Brandhout: hou het droog



Een van de nadelen van houtstook is het feit dat hout slechts een geringe stookwaarde per gewichtseenheid heeft, dit wil absoluut niet zeggen dat het geen goede energiebron is, maar wel dat het een volumineuze brandstof is en dat men dus een relatief grote opslagruimte nodig heeft voor het aanleggen van energievoorraad. Voor de meeste tuineigenaars is dit nadeel echter geen bezwaar, een mooie houtmijt zorgt voor een authentiek element in de tuin. Bovendien zien veel tuinliefhebbers het kappen en verwerken van brandhout eerder als een hobby en een aangenaam tijdverdrijf dan als een bittere noodzaak. Hoog tijd om de verschillende aspecten van de houtstook eens tegen het licht te houden.
De verbrandingswaarde van een vaste stof zoals hout is de hoeveelheid warmte die vrijkomt bij volledige verbranding van 1 kg van die stof, in dit geval hout. De verbrandingswarmte van ovendroog loofhout schommelt rond de 17,8 MJ (megajoule)/kg, voor naaldhout rond de 19,7 MJ/kg. De onderlinge verschillen tussen de diverse loofhoutsoorten en naaldhoutsoorten zijn vrij klein. Naaldhout dankt zijn hogere verbrandingsenergie aan het feit dat er meer lignine (lijmstof die de plantencellen de nodige stevigheid geeft) en harsen in voorkomen dan in loofhout. Eigenlijk is de verbrandingswarmte die de verschillende houtsoorten vrijstellen niet zo heel verschillend omdat ze per kg uitgedrukt wordt, het is dus het gewicht per volume (het gewicht van de houtblok) dat bepaalt hoeveel warmte we uit 1 m³ droog hout kunnen halen. Zo zal 1 m³ licht hout veel minder warmte vrijgeven bij verbranding dan 1 m³ zwaar hout. In de praktijk betekent dit dat we van licht hout een groter volume moeten verstoken, de kachel dus vaker moeten bijvullen, in vergelijking met de zwaardere houtsoorten. Gezien hout meestal verkocht wordt per volume-eenheid is het interessant om te weten wat de warmte-inhoud is per volume-eenheid (m³ - stère). Licht hout zoals populier, wilg en vuren (400-500 kg/m³), vrij licht hout zoals els, linde en douglas (500-600 kg/m³), vrij zwaar hout zoals kastanje, beuk, esdoorn, kers en iep (600-700 kg/m³) en zwaar hout zoals eik, robinia en haagbeuk (700-800 kg/m³)
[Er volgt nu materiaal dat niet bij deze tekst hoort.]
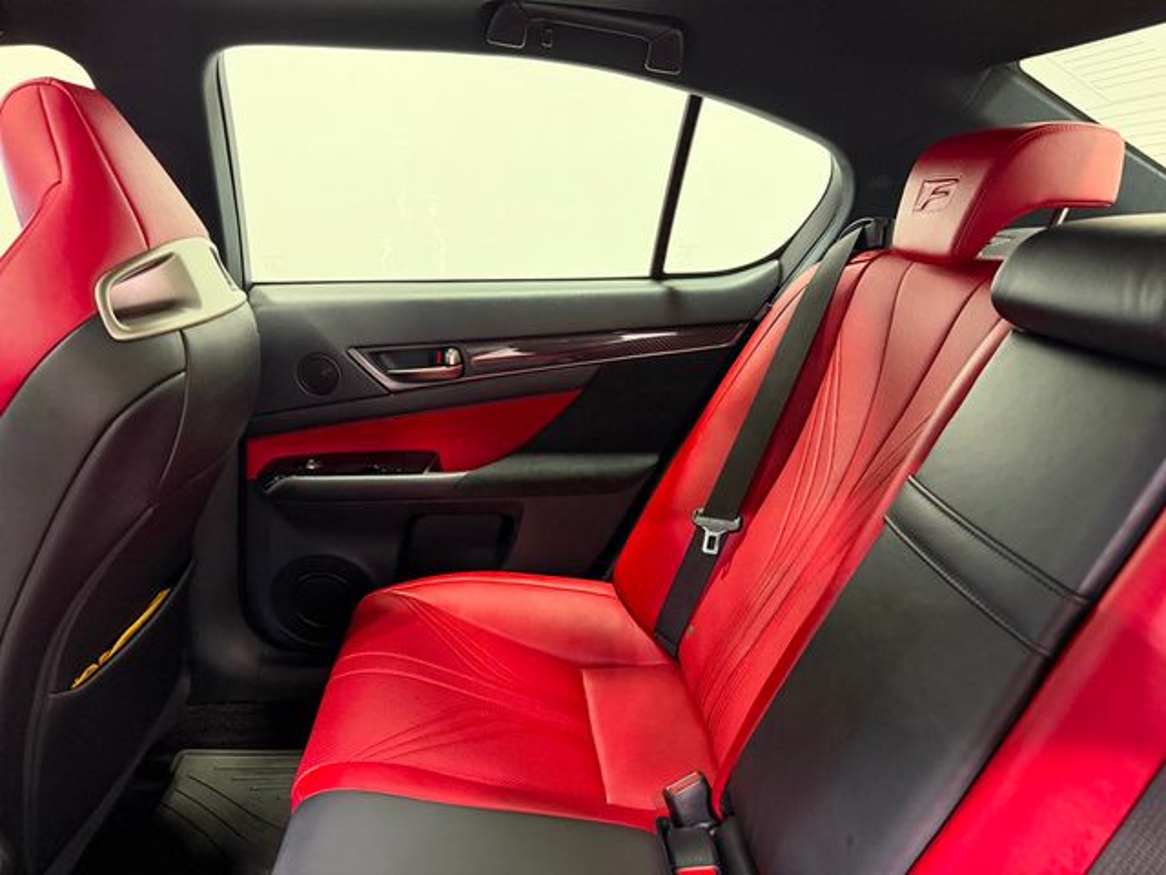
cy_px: 438
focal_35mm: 24
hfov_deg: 71.6
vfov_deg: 56.8
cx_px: 583
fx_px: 808
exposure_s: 1/60
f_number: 1.78
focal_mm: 6.76
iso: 640
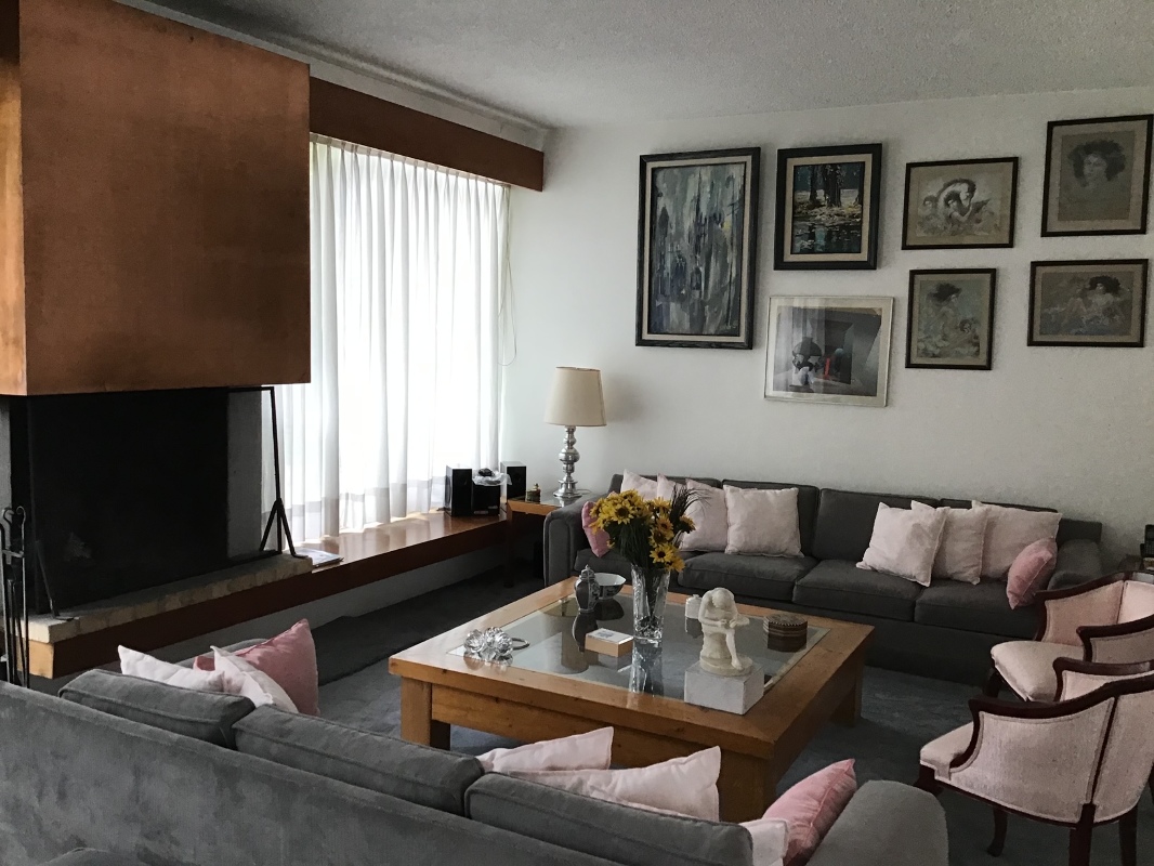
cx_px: 577
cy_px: 433
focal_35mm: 31
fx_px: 1034
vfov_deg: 45.5
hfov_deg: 58.3
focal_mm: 3.3
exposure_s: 1/30
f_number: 2.4
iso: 80
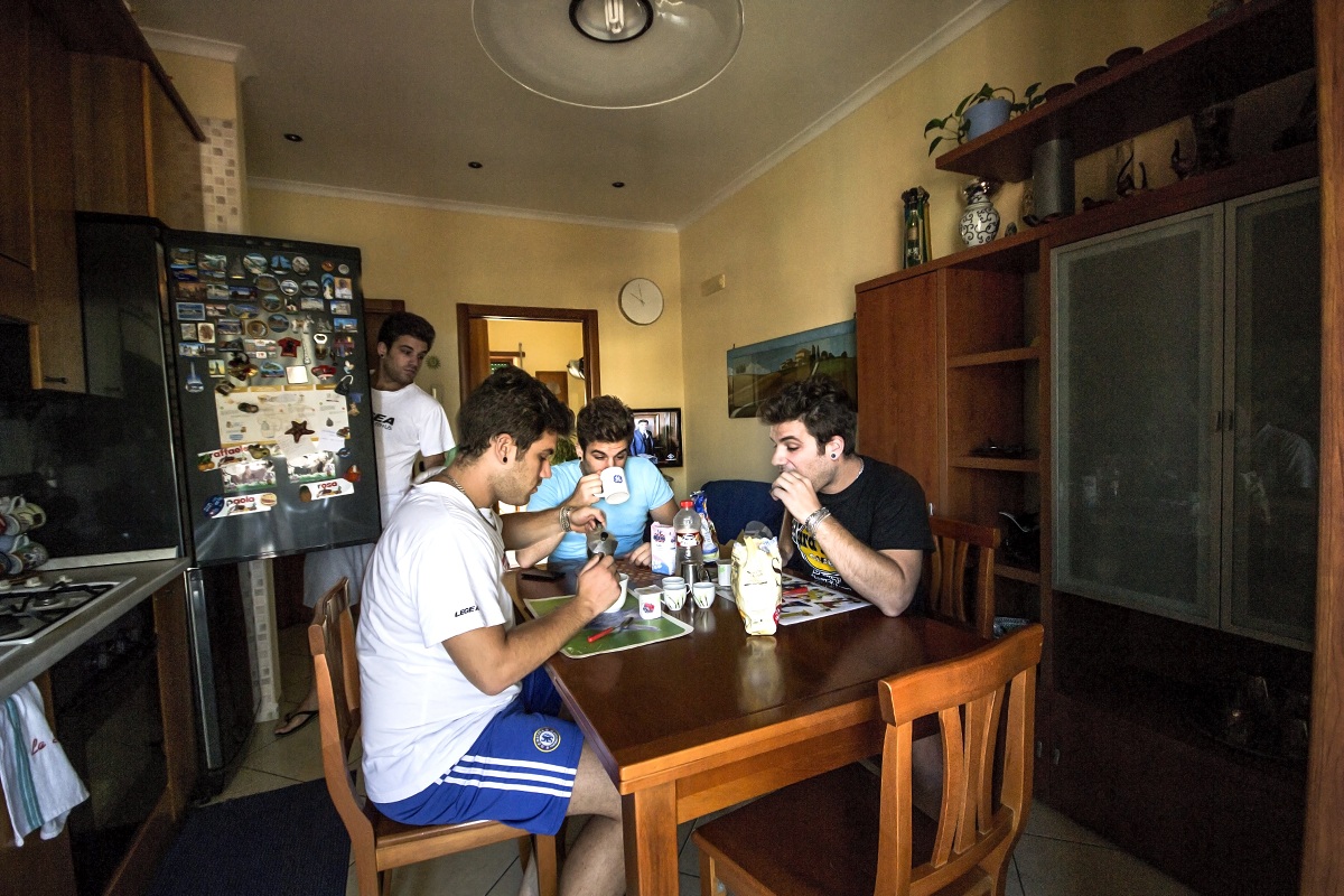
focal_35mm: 15
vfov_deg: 77.3
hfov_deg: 100.4
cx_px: 672
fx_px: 560
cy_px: 448
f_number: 4
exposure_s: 1/80
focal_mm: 10
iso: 100
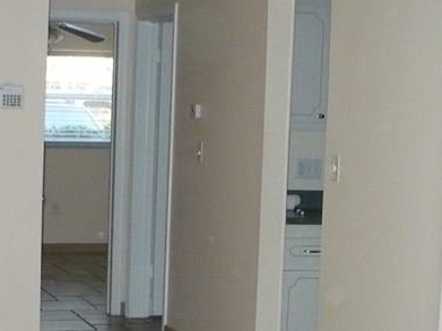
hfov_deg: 20.2
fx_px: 1238
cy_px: 356
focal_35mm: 97
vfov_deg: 14.9
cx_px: 210
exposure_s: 1/30
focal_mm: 6.1
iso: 500
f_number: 2.8
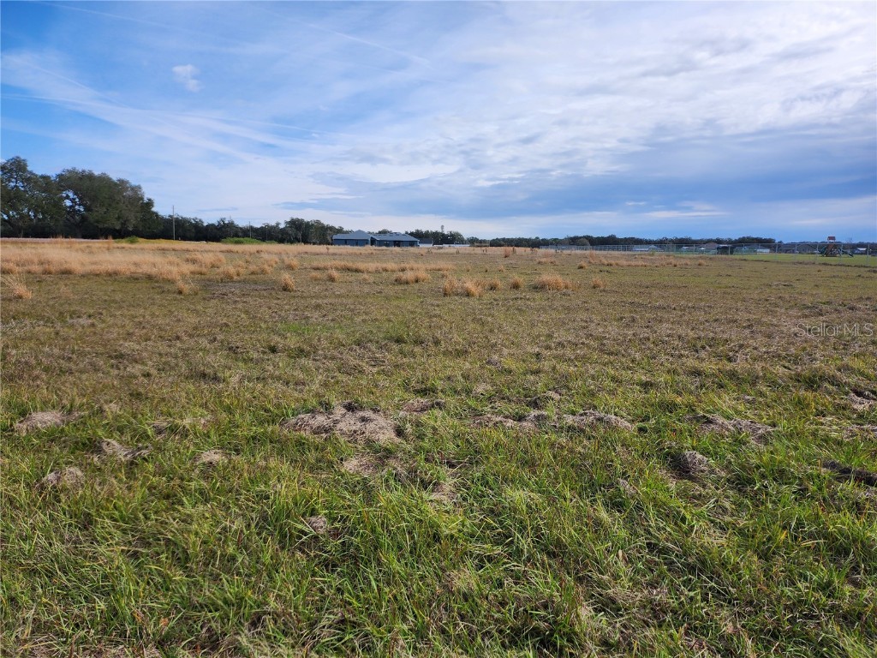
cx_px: 438
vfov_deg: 56.8
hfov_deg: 71.6
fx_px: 608
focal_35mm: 24
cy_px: 329
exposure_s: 1/2835
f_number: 1.8
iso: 50
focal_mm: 5
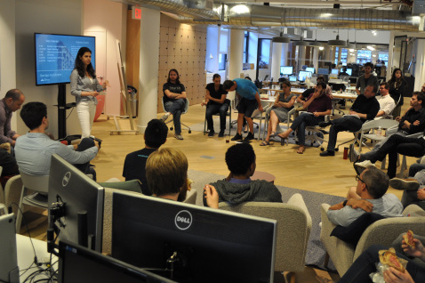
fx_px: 401
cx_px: 236
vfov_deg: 38.6
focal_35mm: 34
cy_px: 107
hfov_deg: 55.7
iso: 560
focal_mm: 18
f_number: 4
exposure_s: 1/60
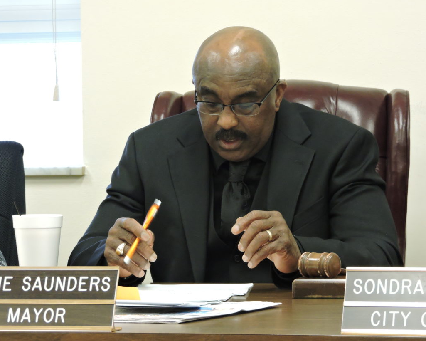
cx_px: 204
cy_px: 170
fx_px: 2244
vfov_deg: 8.7
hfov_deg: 10.8
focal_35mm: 178
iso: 800
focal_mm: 30.3
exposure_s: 1/25
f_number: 4.5
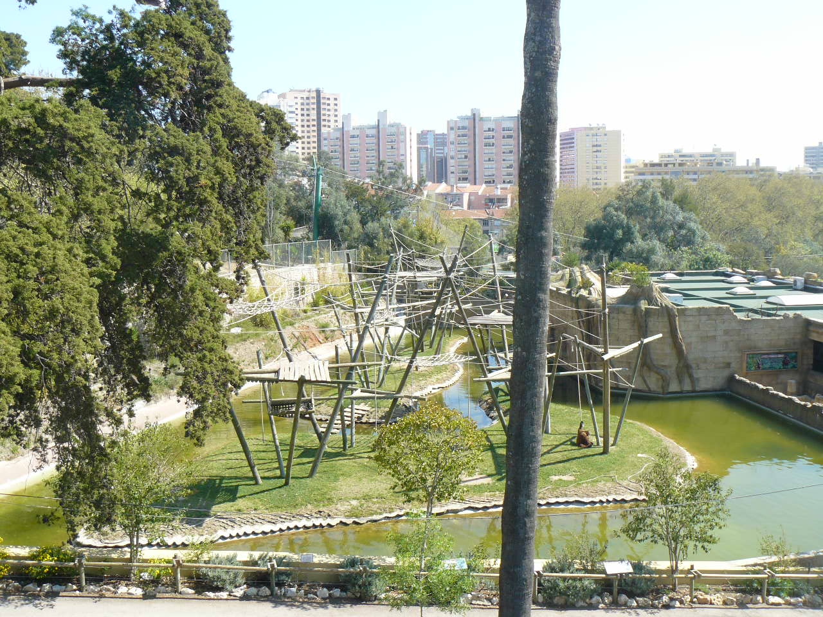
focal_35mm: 36
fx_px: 856
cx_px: 412
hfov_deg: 51.4
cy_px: 308
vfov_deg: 39.7
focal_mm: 6
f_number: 5
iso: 100
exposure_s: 1/200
Hout in verse toestand (bomen) bevat veel water, het vochtgehalte van hout wordt uitgedrukt in % van het drooggewicht. Het gemiddeld vochtgehalte van pas gevelde bomen is 75%, maar kan, naar gelang het seizoen van vellen, de standplaats en het soort hout (spinthout of kernhout), oplopen tot 200 % (!). Als men weet dat brandhout een maximaal vochtgehalte van 20 % mag hebben, dan ziet men onmiddellijk dat vers gezaagd hout absoluut niet geschikt is als brandhout en dat het pas na enkele jaren drogen zal kunnen gebruikt worden als volwaardige brandstof. Zo zal hout met een vochtgehalte van 50% slechts 11 Mj/kg warmte-energie vrijgeven, hout met een vochtgehalte van 20% zal 14,4 Mj/kg warmte-energie vrijgeven, luchtdroog hout (15% vochtgehalte) 15,2 Mj/kg en ovendroog hout (0% vochtgehalte) 17,8 Mj/kg. Een hoog vochtgehalte vermindert niet alleen de stookwaarde, maar geeft door een onvolledige verbranding een grotere luchtverontreiniging en leidt tot teer- en roetvorming in de rookkanalen. Bij naaldhout is het risico op teerafzetting, door de aanwezigheid van hars, een stuk groter. Naaldhout mag daarom enkel in zeer droge toestand verbrand worden. Teer verhoogt het risico op schoorsteenbrand. De brandbare teerafzettingen kunnen bij een plotse temperatuurspiek of door contact met de vlam vanuit de vuurhaard spontaan ontbranden.